Here is my understanding:
FORCES_SYNC, first we finish data transfer, then begins to compute the forces of all particles in current device (include particles belong to INNER_EDGE).
FORCES_ENQUEUE: forces of INNER particles (neighbors of these particles are all inside current device) are computed first, and this stage is so called 1st stripe. at the same time, another stream execute the data transfer simultaneously. at the end we compute the forces of INNER_EDGE (2nd stripe).

am i right? please point out any mistake.

anyway, it is clearly FORCES_ENQUEUE is faster than FORCES_SYNC because the latency hiding data transfer. however, i want to ask, how to ensure that 1st stripe takes more time than data transfer, i ask this because if this is ensured, than we can begins to execute 2nd stripe immediately after 1st stripe without any latency. Is there any empirical formula?

And, if we consider NVlink, how to make good use of its high bandwith. Should we modify the code? (sorry, i don’t know whether NVlink have its primitives)

Hello @JoJo,

FORCES_ENQUEUE actually works the other way around: it computes edge particles first, and then asynchronously runs the forces computation for inner particles; this allows the subsequent UPDATE_EXTERNAL to transfer edge particle data to adjacent devices.

Indeed, in multi-GPU, the striping approach (ENQUEUE + COMPLETE) is usually faster than the synchronous approach inasmuch it covers the data transfer latency. However, as you remark, there is no guarantee that this is always exactly the case. The two main things affecting the efficiency of the striping approach are: size of the slices, and number of bursts for data transfers.

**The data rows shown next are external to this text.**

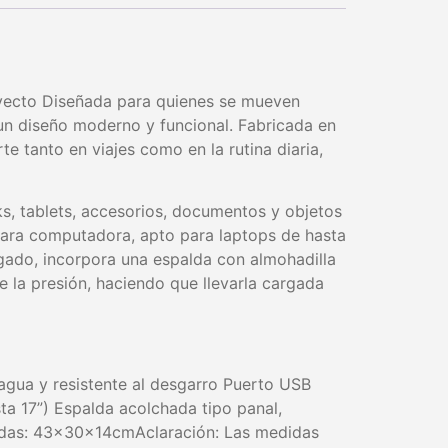
yecto Diseñada para quienes se mueven
 un diseño moderno y funcional. Fabricada en
te tanto en viajes como en la rutina diaria,
s, tablets, accesorios, documentos y objetos
ara computadora, apto para laptops de hasta
gado, incorpora una espalda con almohadilla
e la presión, haciendo que llevarla cargada
 agua y resistente al desgarro Puerto USB
ta 17”) Espalda acolchada tipo panal,
didas: 43x30x14cmAclaración:
Las medidas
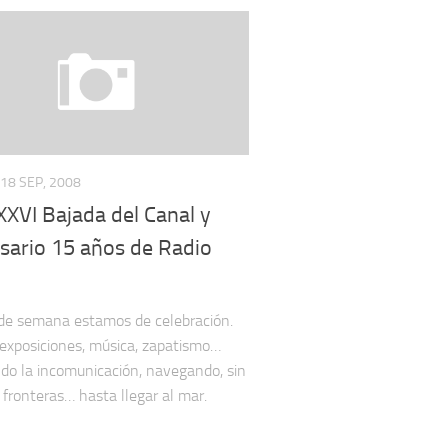
18 SEP, 2008
:XXVI Bajada del Canal y
sario 15 años de Radio
 de semana estamos de celebración.
 exposiciones, música, zapatismo…
o la incomunicación, navegando, sin
n fronteras… hasta llegar al mar.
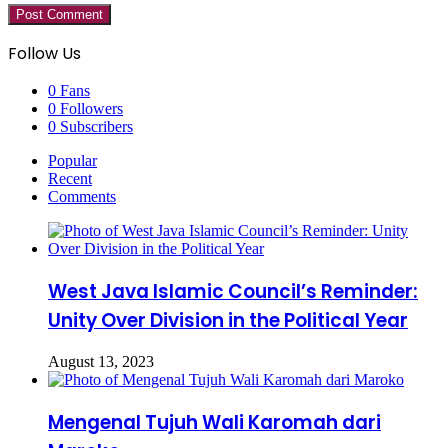
Follow Us
0
Fans
0
Followers
0
Subscribers
Popular
Recent
Comments
West Java Islamic Council’s Reminder:
Unity Over Division in the Political Year
August 13, 2023
Mengenal Tujuh Wali Karomah dari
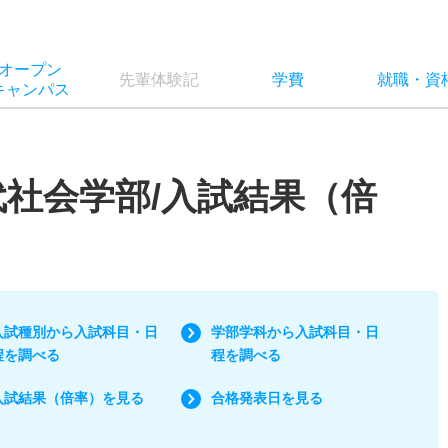
オー
プン
先輩
体験記
学費
就職
・
資
キャン
パス
代社会学部/入試結果（倍
入試種別から入試科目・日
学部学科から入試科目・日
程を調べる
程を調べる
入試結果（倍率）を見る
合格発表日を見る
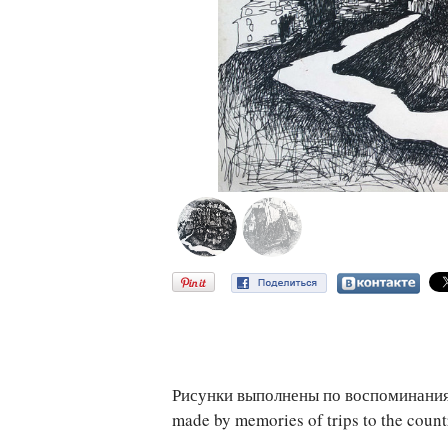
Рисунки выполнены по воспоминания
made by memories of trips to the count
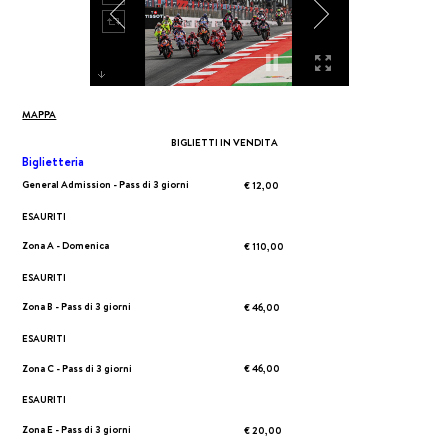
MAPPA
BIGLIETTI IN VENDITA
Biglietteria
General Admission - Pass di 3 giorni
€ 12,00
ESAURITI
Zona A - Domenica
€ 110,00
ESAURITI
Zona B - Pass di 3 giorni
€ 46,00
ESAURITI
Zona C - Pass di 3 giorni
€ 46,00
ESAURITI
Zona E - Pass di 3 giorni
€ 20,00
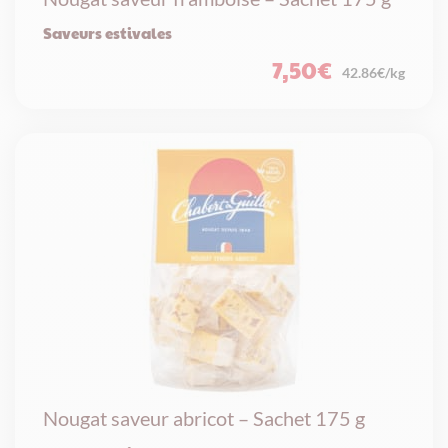
Saveurs estivales
7,50
€
42.86€/kg
Nougat saveur abricot – Sachet 175 g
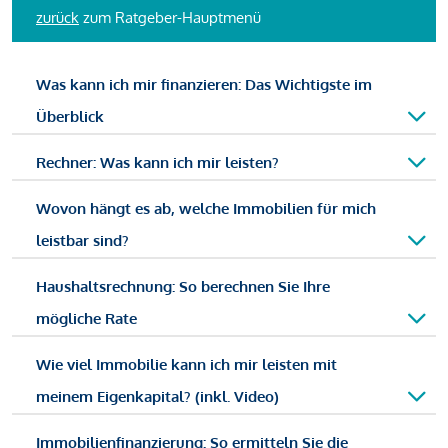
zurück
zum Ratgeber-Hauptmenü
Was kann ich mir finanzieren: Das Wichtigste im
Überblick
Rechner: Was kann ich mir leisten?
Wovon hängt es ab, welche Immobilien für mich
leistbar sind?
Haushaltsrechnung: So berechnen Sie Ihre
mögliche Rate
Wie viel Immobilie kann ich mir leisten mit
meinem Eigenkapital? (inkl. Video)
Immobilienfinanzierung: So ermitteln Sie die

Concerning the size of the slices, you want the inner (no neighbors on other GPUs) slice to be “large”. Using one of the standard split methods, the inner edge slice(s) are one cell thick, and you may have up to two of them (one on each side along the split direction); in our experience, you want the inner slice to be at least 3x larger (and thus at least 6 cells thick). Of course this are only indicative measures, and are affected by how particles are distributed through the cells, but in practice this does mean that using “too many GPUs” will actually make the code run slower, because the inner slices get too thin and transfers start dominating.

The second aspect is the number of bursts needed to transfer data. This depends on how the split axis is chosen with respect to the cell linearization. GPUSPH shows the number of bursts needed for data transfers. When the partition is optimal, you get one burst per edge per device. If the number is larger, there are likely benefits to be obtained by using a different cell linearization and/or splitting axis.

In general GPUSPH makes no effort to “guarantee” that the inner forces computation takes longer than the data transfer, this is left entirely to the choices of the user (in particular, there is no load balancing in this version of the code; we used to have some in an older version that didn’t support multi-node). Do keep in mind however that even if the inner forces computation isn’t large enough cover for the full data transfer, there are performance gains over the sync approach.

Concerning NVLink, as far as I know the bus is chosen automatically by the driver, it cannot be controlled by the developers. NVLink, if present, should be automatically used by peer-to-peer data transfers (which we use, if available). But I do not have NVLink multi-GPU configurations, so I cannot test this directly, I’m afraid.

You reminded me, i feel strange when i read the comments in FORCES_ENQUEUE, i read it again, yes, i am wrong, compute edge particles first. But i think when conputing edge particles, we need data from outer edge particles, which belongs to other device, on the contrary, inner particles don’t need that. so base on this trait, it seems like we can compute inner particles first to run faster. in this way, i think we only have to ensure the number of inner particles in devices are as close as possible,then we need dynamic load balance. cases like dambreak, dynamic load balance would be very important… anyway, i would like to ask why compute edge particles first.

nice to hear that the old version have load balance, how can i get that version.

Now, i trying to implement adaptive particle refinement proposed by Chiron (https://www.sciencedirect.com/science/article/pii/S0021999117308082) base on GPUSPH, because in some case, large scale, it is almost impossible to simulate using uniform particle spacing, even MULTI_NODE and MULTI_GPU, i am working on fillDevicesBy… now, very challenging

Hello @JoJo,

in multi-device mode, the sequence is kernel, update, kernel, update, kernel, update, etc. Conceptually, you can see this in two ways: either a sequence of (kernel, update), or a sequence of (update, kernel).

In GPUSPH we consider each update as the “completion” of the previous kernel, so the sub-step is not complete unit the new data has been transferred to other devices. When forces (either sync or async) is invoked, all edge data has been already copied across devices, so the edge particles can be computed. We then cover the latency of the following update (i.e. of the arrays updated by forces) by computing the inner particles while the edge get transferred.

Concerning the version with load-balancing, I’m afraid it’s not publicly available. The design of the code was completely redone to support multi-node anyway (including support for arbitrary split and cell distribution) so the logic wouldn’t be compatible with the new structure.

Thanks for the bibliographic references, I’ll give it a read. If you have any particular issues that need addressing, let us know.